YANG PERLU DIKERJAKAN ▸
1: Jawab pertanyaan berikut berdasarkan teks tentang emisi nol bersih.
(a) Pada tahun berapa Indonesia berkomitmen mencapai emisi nol bersih?
(b) Di mana forum parlemen itu diadakan?
(c) Di kota mana KTT Perubahan Iklim COP-26 diadakan?
2: Tolong salin bagian teks tentang emisi nol bersih mulai dari "Liputan6.com, Jakarta Indonesia" sampai dengan "6 Oktober 2022." tanpa mengubah apa pun.

TEKS YANG DISEDIAKAN ▸
---+---

Liputan6.com, Jakarta Indonesia memiliki komitmen kuat untuk memberantas perubahan iklim dan mencapai emisi nol bersih pada tahun 2060 atau bahkan lebih cepat. Hal ini disampaikan Wakil Ketua Badan Kerja Sama Antar Parlemen (BKSAP) DPR RI Putu Supadma Rudana dalam “2nd Session Parliamentary Forum in The Context of The G20 Parliamentary Speaker’s Summit (P20)” di Kompleks Parlemen, Jakarta, Kamis, 6 Oktober 2022.
“Komitmen untuk mencapai emisi nol bersih pada tahun 2060 atau lebih cepat, sebagaimana ditegaskan dalam KTT Perubahan Iklim COP-26 yang diadakan di Glasgow tahun lalu, melalui pembangunan rendah karbon (PRK) sebagai tulang punggung strategi pemulihan yang akan membawa Indonesia menuju ekonomi hijau,” kata Putu.

---+---

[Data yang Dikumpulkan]
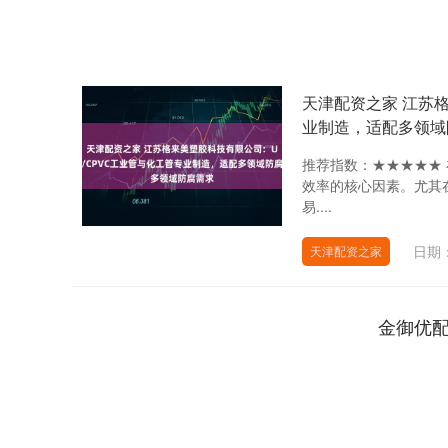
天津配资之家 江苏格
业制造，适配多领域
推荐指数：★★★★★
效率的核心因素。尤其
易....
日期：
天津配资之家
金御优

---+---

JAWABAN TIAP BUTIR ▸
1:
(a) Pada tahun 2060 atau lebih cepat.
(b) Di Kompleks Parlemen, Jakarta.
(c) Di Glasgow.

2:
Liputan6.com, Jakarta Indonesia memiliki komitmen kuat untuk memberantas perubahan iklim dan mencapai emisi nol bersih pada tahun 2060 atau bahkan lebih cepat. Hal ini disampaikan Wakil Ketua Badan Kerja Sama Antar Parlemen (BKSAP) DPR RI Putu Supadma Rudana dalam “2nd Session Parliamentary Forum in The Context of The G20 Parliamentary Speaker’s Summit (P20)” di Kompleks Parlemen, Jakarta, Kamis, 6 Oktober 2022.